Work task A:
Answer these questions about the blog post on autism and church:
(i) Whose name appears under the opening poem?
(ii) Which church did Jen start attending with Skylar?
(iii) What did the writer count on to keep Skylar from swinging on the chandelier?
Work task B: From the blog post on autism and church, pull out the stretch from "It doesn’t matter." through "are to thank.", word for word.

The Autism Redemption   19 comments

“Wonderer, worshipper, lover of leaving.
It doesn’t matter.
Ours is not a caravan of despair.
Come, even if you have broken your vow
a thousand times
Come, yet again, come, come.”

Mewlana Jalaluddin Rumi; Come, Come, Whoever You Are

Churches and places of worship are common settings for stories of redemption.  Unfortunately they’re far less common for stories of autism-related successes, particularly when it comes to acceptance and inclusion.  The purpose of this blog, however, isn’t to label anyone as intolerant or close-minded…except for myself. But I have seen the light, so to speak, and my wife Jen and daughter Skylar are to thank.

You aren’t likely to find me in a church or place of worship of any type unless it’s for a funeral, wedding, or religious ceremony for a family member’s child.  In other words, I only go when obligated and never by choice.  This isn’t because I have anything against religion or anyone who attends church or places of worship.  As a matter of a fact, I have a deep admiration for anyone who truly possesses faith and walks the walk of their religion’s positive tenets.  It’s just for me, individually, faith is an extraordinarily private matter that the public nature of being in a church or place of worship doesn’t mesh with.

Much to my relief, a bolt of lightning did not immediately strike the church when I entered

Much to my relief, a bolt of lightening did not immediately strike the church when I entered

Jen feels differently.  That’s her right.  She tried on numerous occasions to get Skylar to sit peacefully through the church service of her primary religion to no avail, as our daughter was just too restless and talkative when expected to keep quiet.  Thankfully, my wife never had an autism-related horror story to share of anyone objecting to Skylar’s presence beyond the occasional dirty look or eye roll (though anything beyond that would have compelled my black heart to accompany them the following week to have a chat with the offending party).  Nevertheless, Jen was spending far more time in a closed room off to the side with our whining daughter than she was having a church experience.  What was the point?  I’m all for exposing our daughter to as many things as possible and enduring misery in the hopes some of them eventually stick but church was never going to be one on the list of triumphs.

Sure, it would have helped her and Skylar if I’d gone, too, but I wanted to honor my personal beliefs.  To me, that was my right and, to Jen’s credit, she never questioned it, no matter how much trouble Skylar gave her. I felt some guilt but if my wife wanted our daughter to continue to attend church, the project was to remain all hers.  Jen didn’t give up, though. She simply adapted and started attending the First Unitarian Church of Worcester with Skylar instead.

When I spotted this chandelier, I counted on Skylar's fear of heights keeping her from swinging on it. What I didn't count on was that she loved attending this church!

When I spotted this chandelier, I counted on Skylar’s fear of heights keeping her from swinging on it. What I didn’t count on was that she loved attending this church!

Recorded data:
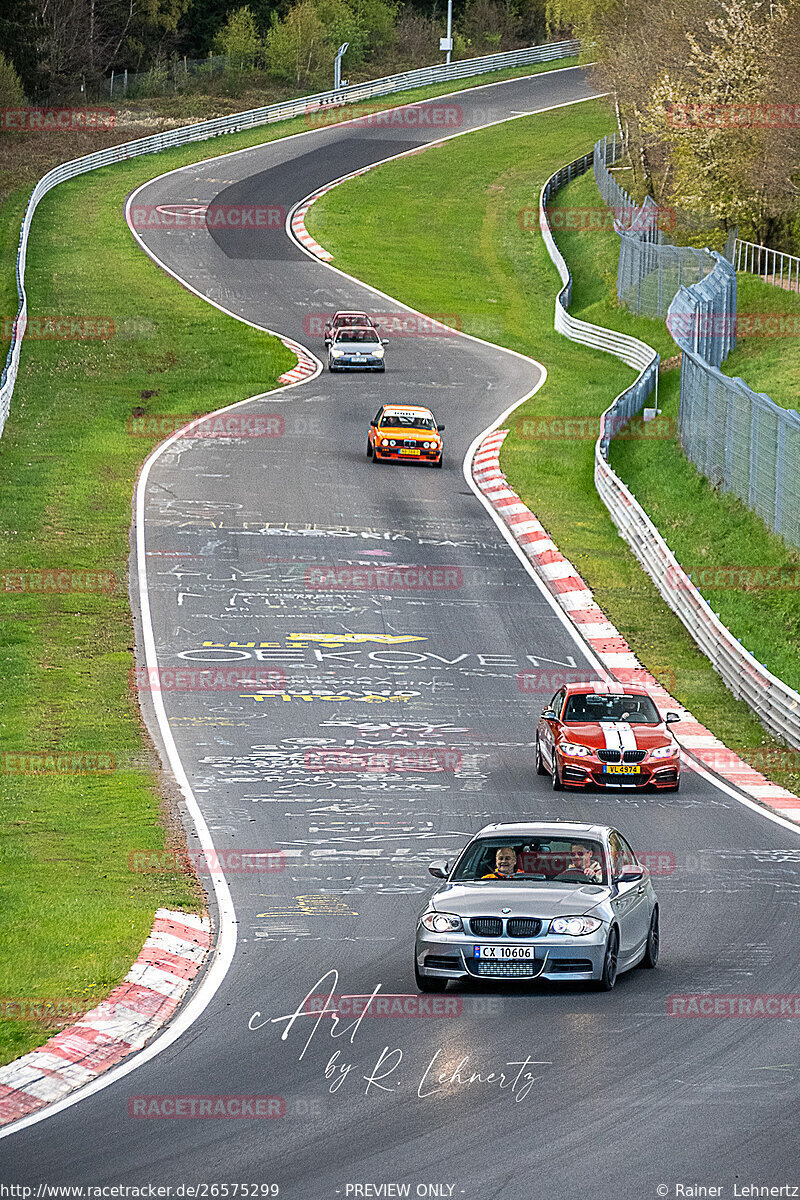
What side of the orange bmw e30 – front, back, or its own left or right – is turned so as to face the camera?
front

Task answer A:
(i) Mewlana Jalaluddin Rumi
(ii) The First Unitarian Church of Worcester
(iii) Skylar's fear of heights

Task answer B:
It doesn’t matter.
Ours is not a caravan of despair.
Come, even if you have broken your vow
a thousand times
Come, yet again, come, come.”

Mewlana Jalaluddin Rumi; Come, Come, Whoever You Are

Churches and places of worship are common settings for stories of redemption.  Unfortunately they’re far less common for stories of autism-related successes, particularly when it comes to acceptance and inclusion.  The purpose of this blog, however, isn’t to label anyone as intolerant or close-minded…except for myself. But I have seen the light, so to speak, and my wife Jen and daughter Skylar are to thank.